Letters on Yoga, 23.596

Oh, but this is admirable.... It's wonderful! (Mother repeats, in a very humorous tone) “The ways of the Divine are not like those of the human mind or according to our patterns....”

(another text)

“To be free from all preference and receive joyfully whatever comes from the Divine Will is not possible at first for any human being. What one should have at first is the constant idea that what the Divine wills is always for the best even when the mind does not see how it is so,...

It's exactly as if he were answering all that people are now saying!

“...to accept with resignation what one cannot yet accept with gladness and so to arrive at a calm equality which is not shaken even when on the surface there may be passing movements of a momentary reaction to outward happenings. If that is once firmly founded, the rest can come.”

Letters on Yoga, 23.597

Really interesting, just, just what's needed.

(silence)

You haven't said anything for a long time....

(silence)

I live in a constant sense of wonder! Every minute, what comes is what's necessary: circumstances, reactions... everything, everything, there's a constant vision of the wonderful way in which things are organized, the world is organized.
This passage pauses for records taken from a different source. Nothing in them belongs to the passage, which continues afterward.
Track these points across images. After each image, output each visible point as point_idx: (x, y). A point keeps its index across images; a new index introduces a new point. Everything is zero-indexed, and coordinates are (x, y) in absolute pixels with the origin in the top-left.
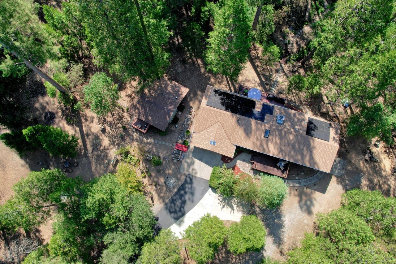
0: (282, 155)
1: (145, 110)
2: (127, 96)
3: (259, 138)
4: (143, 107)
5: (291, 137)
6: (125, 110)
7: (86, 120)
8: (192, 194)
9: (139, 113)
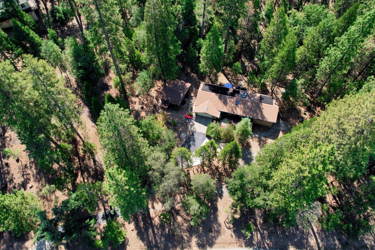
0: (245, 114)
1: (167, 94)
2: (155, 90)
3: (231, 106)
4: (166, 92)
5: (249, 104)
6: (154, 97)
7: (132, 103)
8: (194, 141)
9: (163, 96)
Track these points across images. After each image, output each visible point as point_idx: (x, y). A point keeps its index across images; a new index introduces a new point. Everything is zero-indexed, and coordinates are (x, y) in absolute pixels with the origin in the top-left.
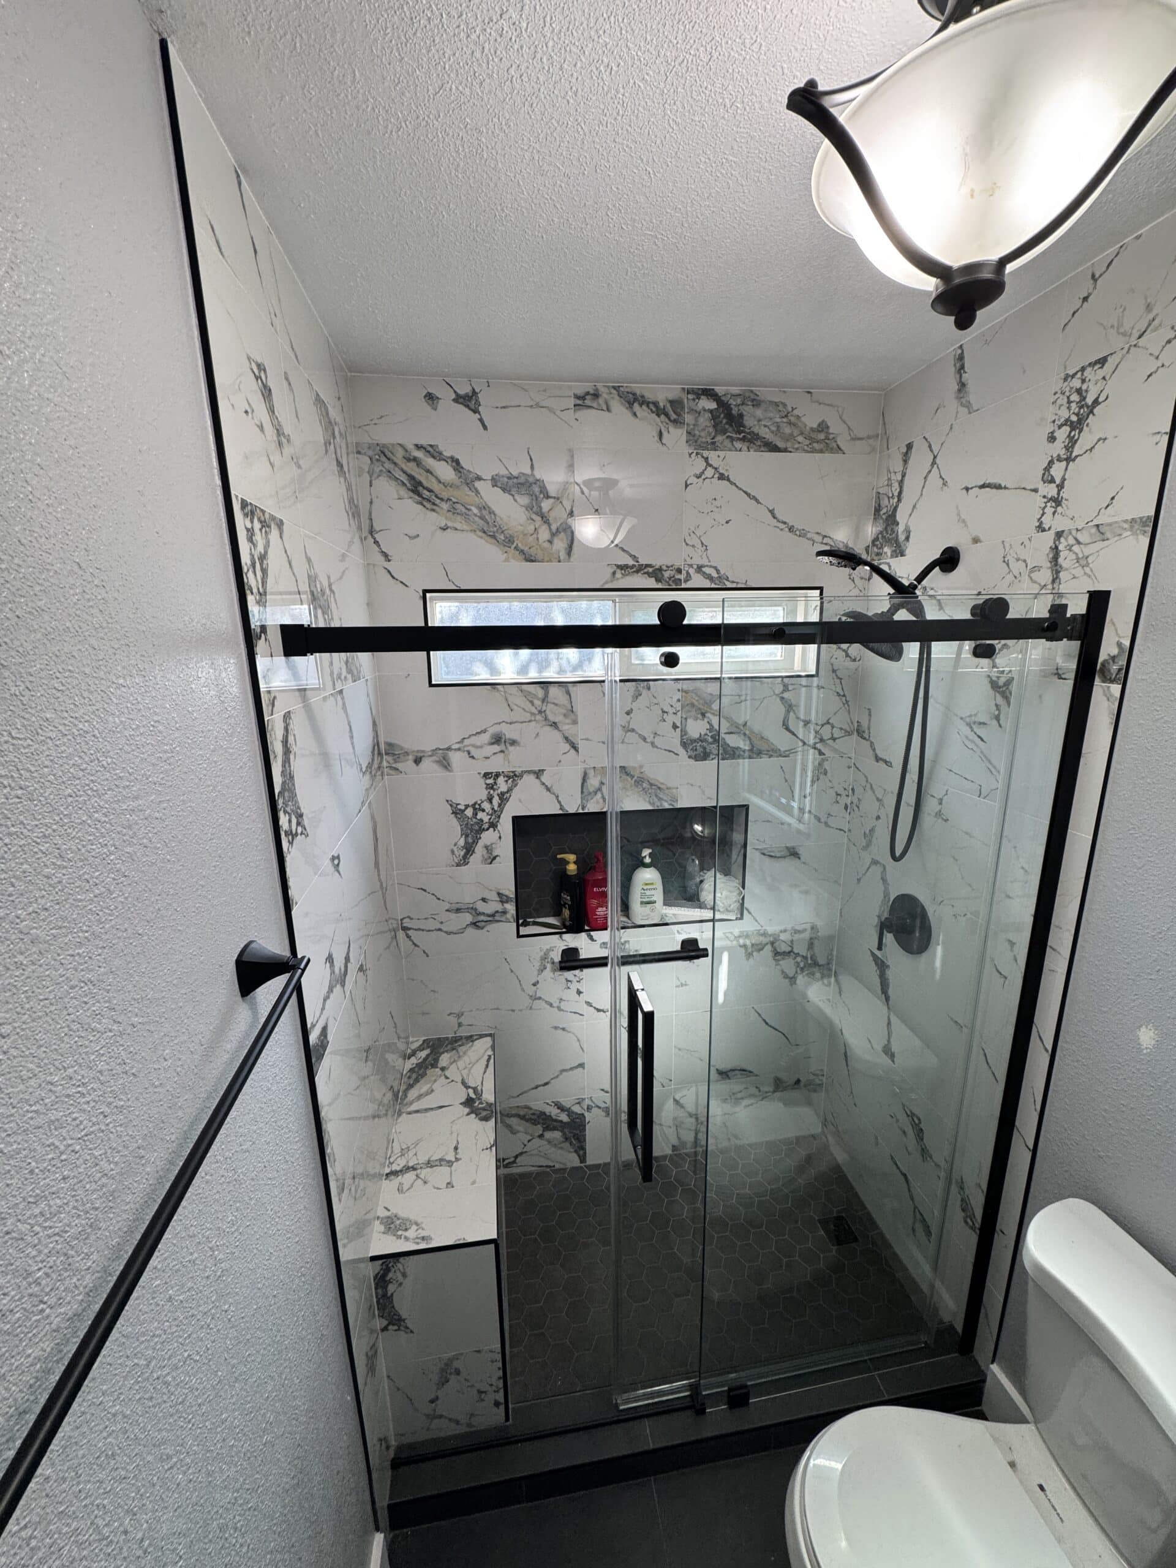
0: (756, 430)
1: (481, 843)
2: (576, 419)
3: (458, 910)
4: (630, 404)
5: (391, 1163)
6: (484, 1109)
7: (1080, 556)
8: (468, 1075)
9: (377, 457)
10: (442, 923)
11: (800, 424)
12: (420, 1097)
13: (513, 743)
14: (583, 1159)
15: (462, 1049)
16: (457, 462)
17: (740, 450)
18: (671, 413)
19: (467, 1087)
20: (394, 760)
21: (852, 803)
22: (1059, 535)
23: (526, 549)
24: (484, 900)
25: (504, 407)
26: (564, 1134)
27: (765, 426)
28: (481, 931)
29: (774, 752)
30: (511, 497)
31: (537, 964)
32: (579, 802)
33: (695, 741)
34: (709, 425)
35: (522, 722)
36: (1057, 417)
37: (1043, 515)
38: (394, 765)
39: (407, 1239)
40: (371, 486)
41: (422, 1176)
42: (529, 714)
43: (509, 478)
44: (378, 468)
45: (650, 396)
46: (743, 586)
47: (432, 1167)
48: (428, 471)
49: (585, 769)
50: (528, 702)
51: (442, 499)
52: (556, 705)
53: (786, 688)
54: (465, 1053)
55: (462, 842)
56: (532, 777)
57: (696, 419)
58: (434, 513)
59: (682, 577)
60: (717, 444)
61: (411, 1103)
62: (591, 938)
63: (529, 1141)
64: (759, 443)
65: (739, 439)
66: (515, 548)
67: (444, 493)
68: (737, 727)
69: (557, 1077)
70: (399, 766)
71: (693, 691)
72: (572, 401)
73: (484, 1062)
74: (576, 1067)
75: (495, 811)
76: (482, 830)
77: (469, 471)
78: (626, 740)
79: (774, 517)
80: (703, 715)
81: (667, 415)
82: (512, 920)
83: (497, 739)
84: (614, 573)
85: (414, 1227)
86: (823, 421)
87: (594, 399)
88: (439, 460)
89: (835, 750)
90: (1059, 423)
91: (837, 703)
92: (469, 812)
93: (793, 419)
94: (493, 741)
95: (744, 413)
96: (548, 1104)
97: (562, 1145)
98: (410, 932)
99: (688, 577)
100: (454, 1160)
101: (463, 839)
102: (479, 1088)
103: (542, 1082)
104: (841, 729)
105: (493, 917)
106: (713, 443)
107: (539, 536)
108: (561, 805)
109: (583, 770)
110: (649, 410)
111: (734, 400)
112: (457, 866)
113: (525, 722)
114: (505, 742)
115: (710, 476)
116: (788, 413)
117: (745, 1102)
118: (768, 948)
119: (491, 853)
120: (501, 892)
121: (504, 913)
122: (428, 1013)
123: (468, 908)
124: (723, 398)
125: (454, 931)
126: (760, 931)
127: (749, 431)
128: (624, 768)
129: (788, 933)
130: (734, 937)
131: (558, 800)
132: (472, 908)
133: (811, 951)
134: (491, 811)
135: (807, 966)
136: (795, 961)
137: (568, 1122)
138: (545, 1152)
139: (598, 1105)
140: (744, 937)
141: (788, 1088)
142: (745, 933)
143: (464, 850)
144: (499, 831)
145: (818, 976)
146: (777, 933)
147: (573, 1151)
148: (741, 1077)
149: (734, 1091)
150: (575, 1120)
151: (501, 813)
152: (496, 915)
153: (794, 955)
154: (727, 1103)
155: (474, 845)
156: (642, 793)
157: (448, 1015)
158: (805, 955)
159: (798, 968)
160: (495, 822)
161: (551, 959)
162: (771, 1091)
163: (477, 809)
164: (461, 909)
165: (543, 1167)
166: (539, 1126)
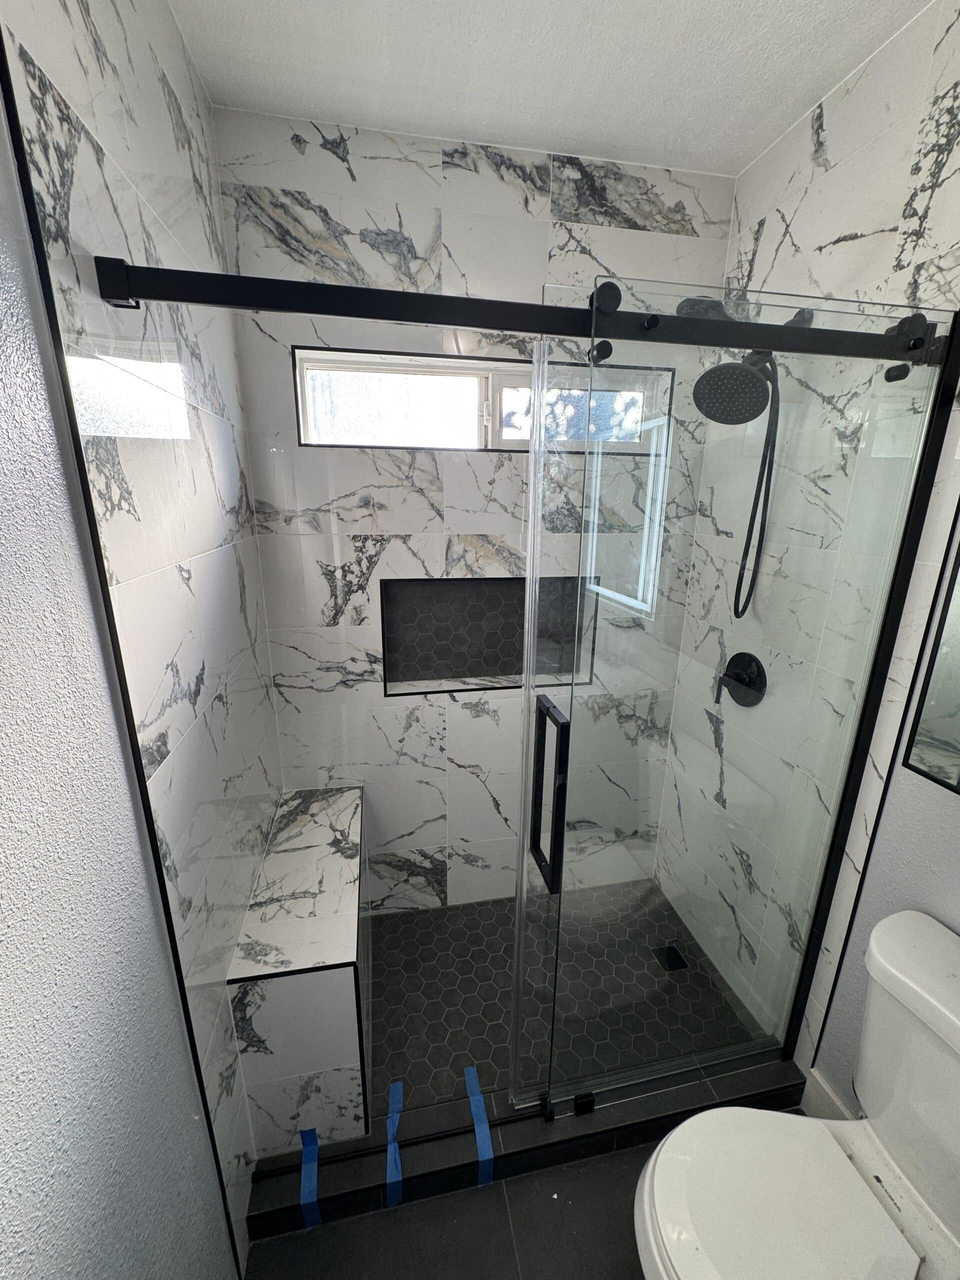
0: (617, 204)
1: (350, 605)
2: (445, 178)
3: (328, 669)
4: (498, 166)
5: (256, 896)
6: (350, 849)
7: (942, 283)
8: (337, 820)
9: (243, 200)
10: (313, 681)
11: (659, 203)
12: (288, 839)
13: (381, 507)
14: (444, 901)
15: (331, 800)
16: (325, 212)
17: (602, 224)
18: (537, 179)
19: (335, 830)
20: (265, 518)
21: (692, 578)
22: (919, 268)
24: (353, 660)
25: (372, 158)
26: (428, 879)
27: (626, 201)
28: (350, 689)
29: (624, 528)
30: (379, 254)
31: (403, 723)
32: (444, 568)
33: (553, 513)
34: (573, 195)
35: (390, 487)
36: (923, 146)
37: (902, 252)
38: (265, 524)
39: (265, 963)
40: (237, 231)
41: (286, 907)
42: (396, 479)
43: (378, 234)
44: (244, 212)
45: (516, 160)
47: (296, 898)
48: (296, 220)
49: (450, 535)
50: (395, 467)
51: (310, 251)
52: (423, 471)
53: (637, 467)
54: (334, 802)
55: (331, 603)
56: (399, 542)
57: (561, 189)
58: (302, 266)
60: (580, 216)
61: (280, 844)
62: (454, 699)
63: (395, 885)
64: (619, 218)
65: (601, 213)
67: (312, 245)
69: (422, 826)
70: (270, 524)
72: (440, 158)
73: (352, 810)
74: (438, 819)
75: (364, 574)
76: (351, 592)
77: (337, 223)
78: (488, 510)
79: (632, 296)
80: (561, 488)
81: (533, 182)
82: (380, 680)
83: (366, 503)
84: (480, 342)
85: (274, 953)
86: (680, 202)
87: (461, 158)
88: (308, 209)
89: (680, 528)
90: (925, 151)
91: (682, 483)
92: (339, 574)
93: (651, 196)
94: (362, 504)
95: (607, 185)
96: (412, 852)
97: (426, 889)
98: (282, 689)
99: (550, 351)
100: (317, 892)
101: (333, 600)
102: (346, 831)
103: (408, 832)
104: (685, 508)
105: (361, 677)
106: (577, 215)
108: (426, 571)
109: (447, 537)
110: (516, 175)
111: (598, 171)
112: (327, 626)
113: (392, 487)
114: (373, 505)
115: (573, 249)
116: (648, 190)
117: (589, 851)
118: (613, 711)
119: (360, 615)
120: (369, 652)
121: (372, 672)
122: (299, 767)
123: (338, 667)
124: (587, 169)
125: (325, 689)
126: (606, 695)
127: (610, 205)
128: (486, 536)
129: (631, 699)
130: (583, 701)
131: (424, 566)
132: (342, 667)
133: (651, 715)
134: (360, 573)
135: (647, 728)
136: (637, 723)
137: (431, 868)
138: (410, 895)
139: (458, 853)
140: (592, 701)
141: (627, 838)
142: (593, 698)
143: (334, 611)
144: (367, 593)
145: (656, 737)
146: (621, 698)
147: (435, 894)
148: (586, 828)
149: (580, 841)
150: (437, 867)
151: (370, 576)
152: (364, 674)
153: (636, 719)
154: (573, 851)
155: (343, 607)
156: (502, 561)
157: (320, 769)
158: (645, 718)
159: (639, 731)
160: (363, 584)
161: (416, 717)
162: (612, 840)
163: (346, 570)
164: (331, 668)
165: (408, 909)
166: (404, 872)
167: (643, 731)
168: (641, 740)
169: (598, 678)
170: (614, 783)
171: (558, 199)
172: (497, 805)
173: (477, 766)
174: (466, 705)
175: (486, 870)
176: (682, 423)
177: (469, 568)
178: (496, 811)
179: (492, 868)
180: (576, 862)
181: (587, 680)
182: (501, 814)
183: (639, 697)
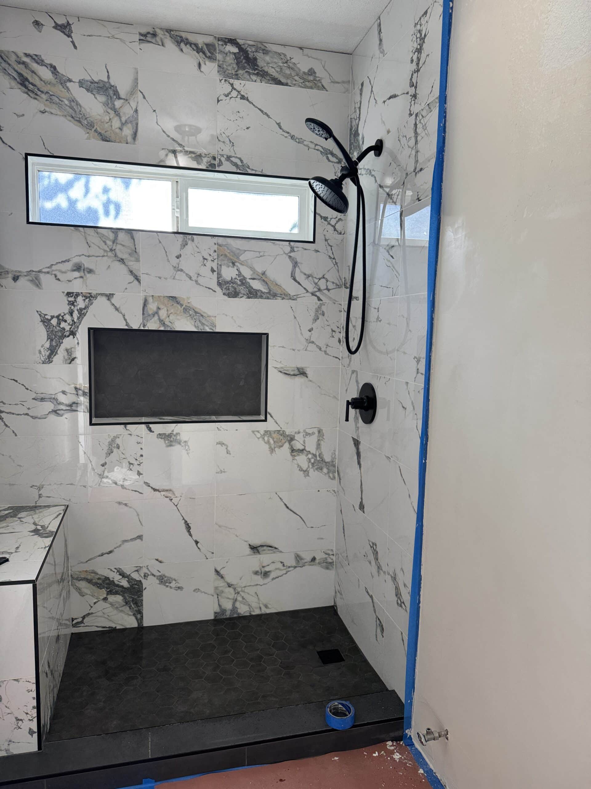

And what he says here, the way things are organized to make you advance fast and give you the maximum, the optimum condition of progress – that's marvelous. And always it comes and presses on the very spot (Mother presses her thumb) where there was a weakness, an incomprehension... always.

It is absolutely marvelous.

(Mother goes into a contemplation)

It has been a long period during which the physical has replaced the absent mind and vital, and they have been replaced by something unlike what was there before. It's very interesting, but it has to go to the end [before I can talk about it]. The work has to go to the end. And it's a long-drawn-out work.